● **JOB ITEM**: Produce a faithful copy of every record below, without the pictures.

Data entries
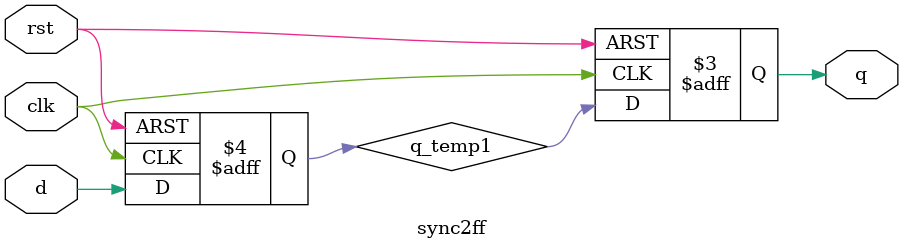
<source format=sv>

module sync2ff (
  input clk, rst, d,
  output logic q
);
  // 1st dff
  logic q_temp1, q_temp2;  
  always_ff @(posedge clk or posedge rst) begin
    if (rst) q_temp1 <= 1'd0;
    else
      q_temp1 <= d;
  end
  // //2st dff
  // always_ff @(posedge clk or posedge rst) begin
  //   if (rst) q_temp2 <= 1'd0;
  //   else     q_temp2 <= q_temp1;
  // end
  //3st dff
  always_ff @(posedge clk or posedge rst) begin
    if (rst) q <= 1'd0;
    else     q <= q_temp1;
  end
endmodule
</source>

● **YOUR RESPONSE**:
<source format=sv>

module sync2ff (
  input clk, rst, d,
  output logic q
);
  // 1st dff
  logic q_temp1, q_temp2;  
  always_ff @(posedge clk or posedge rst) begin
    if (rst) q_temp1 <= 1'd0;
    else
      q_temp1 <= d;
  end
  // //2st dff
  // always_ff @(posedge clk or posedge rst) begin
  //   if (rst) q_temp2 <= 1'd0;
  //   else     q_temp2 <= q_temp1;
  // end
  //3st dff
  always_ff @(posedge clk or posedge rst) begin
    if (rst) q <= 1'd0;
    else     q <= q_temp1;
  end
endmodule
</source>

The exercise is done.